Something that is at the centre of my writing, at the centre of all my life really, is What is writing about the meaning? What is writing about the people? Where do they coincide? Writing Ragnarok was a huge excitement for me because I went right back to the mythical excitement of my childhood. Rather than “tempt not the Lord thy God he said, and stood” as a perfect moment, you have the perfect moment at the end of Asgard and the Gods, when all the Gods are dead and there is nothing left apart form a black sea stretching forever with a few gold chessmen floating in it. The German who wrote Asgard and the Gods says he believes that the original Norse myth stops there. Later people came along who were Christian and they thought Oh no we can’t have that, it has to be a Christian resurrection. So they said that after a very long time the world was remade and the Gods came together and all was good again. The child I was was very angry with this and the woman I am is still very angry. It’s about the only text I know where it goes towards a bad end and the bad end is reached, the Gods are killed. The only other thing as I can think of is King Lear. At the end of King Lear it looks as though Cordelia can be saved, it looks as though King Lear can be rescued and looked after in his old age.

C.A.: Well you do have some Post-Restoration versions where Cordelia is saved…

A.S.B.: Yes, I couldn’t bear it, this rewriting and saving her. It’s very wrong to save people when people destroy them. I knew very young, just as the girl in the book who is myself, that things can end badly, will end badly. Everybody will die, this is not good. You have good bits in between birth and death. It gives you strength to have an image of things not ending right. It’s quite important to know this, which is why I have trouble with the resurrection. I feel it’s cheating me. The Passion on the cross is terrible and awful. I’ve noticed in England at the moment a number of novels and texts about the life of Jesus very carefully saying that he was a human and died. They seem to need to write that novel. There’s a young novelist called Naomi Alderman who grew up as an orthodox Jew.

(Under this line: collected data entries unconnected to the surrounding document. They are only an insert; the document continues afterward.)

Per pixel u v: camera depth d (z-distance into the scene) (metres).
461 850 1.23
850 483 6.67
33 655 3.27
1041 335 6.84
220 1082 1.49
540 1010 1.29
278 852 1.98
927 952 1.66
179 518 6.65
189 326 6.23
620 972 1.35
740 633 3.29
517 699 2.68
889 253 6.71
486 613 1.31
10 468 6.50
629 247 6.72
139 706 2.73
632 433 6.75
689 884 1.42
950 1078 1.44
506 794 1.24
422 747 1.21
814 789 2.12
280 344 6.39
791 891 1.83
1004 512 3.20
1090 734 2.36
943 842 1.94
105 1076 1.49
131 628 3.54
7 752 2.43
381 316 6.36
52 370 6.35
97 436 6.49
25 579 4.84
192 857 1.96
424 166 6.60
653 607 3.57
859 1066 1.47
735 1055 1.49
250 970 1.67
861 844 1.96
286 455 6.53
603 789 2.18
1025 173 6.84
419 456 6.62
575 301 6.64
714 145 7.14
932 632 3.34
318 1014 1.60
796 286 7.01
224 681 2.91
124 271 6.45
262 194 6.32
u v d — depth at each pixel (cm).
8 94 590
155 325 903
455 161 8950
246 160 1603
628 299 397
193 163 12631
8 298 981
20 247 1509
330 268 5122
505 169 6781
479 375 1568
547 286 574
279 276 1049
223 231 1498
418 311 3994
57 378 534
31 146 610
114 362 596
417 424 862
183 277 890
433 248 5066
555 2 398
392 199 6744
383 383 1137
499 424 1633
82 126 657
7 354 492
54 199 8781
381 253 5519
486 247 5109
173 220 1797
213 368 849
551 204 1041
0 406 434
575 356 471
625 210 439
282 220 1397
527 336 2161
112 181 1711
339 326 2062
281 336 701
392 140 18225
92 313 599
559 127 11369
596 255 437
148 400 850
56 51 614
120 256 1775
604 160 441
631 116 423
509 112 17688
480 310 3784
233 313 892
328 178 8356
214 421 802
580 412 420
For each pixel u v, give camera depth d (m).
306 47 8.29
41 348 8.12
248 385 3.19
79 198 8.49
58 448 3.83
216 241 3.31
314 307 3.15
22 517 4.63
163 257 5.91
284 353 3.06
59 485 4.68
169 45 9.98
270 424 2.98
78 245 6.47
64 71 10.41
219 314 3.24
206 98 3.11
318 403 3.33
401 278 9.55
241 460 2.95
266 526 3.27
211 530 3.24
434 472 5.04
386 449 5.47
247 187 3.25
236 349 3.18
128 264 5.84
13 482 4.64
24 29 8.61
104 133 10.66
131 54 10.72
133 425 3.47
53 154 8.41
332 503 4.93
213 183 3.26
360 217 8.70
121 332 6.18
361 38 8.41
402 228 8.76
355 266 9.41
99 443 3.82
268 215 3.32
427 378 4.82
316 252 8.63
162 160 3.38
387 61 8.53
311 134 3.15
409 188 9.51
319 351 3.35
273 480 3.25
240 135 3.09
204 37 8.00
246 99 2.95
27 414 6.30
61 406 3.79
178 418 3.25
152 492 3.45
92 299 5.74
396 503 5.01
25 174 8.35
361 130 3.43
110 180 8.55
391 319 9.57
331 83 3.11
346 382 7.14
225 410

She wrote a novel that balances the Christian story against the story of the Jew who preached and was killed. Colm Toibin also recently did from an Irish perspective, saying this religion is not true but the story is moving.

C.A.: I thought this vision of Christ as a mythical hero from the point of view of the girl came from the very early English literature in which Christ is seen as a hero like the ones in the Norse or the Anglo-Saxon mythology but in your case it rather comes from Milton right?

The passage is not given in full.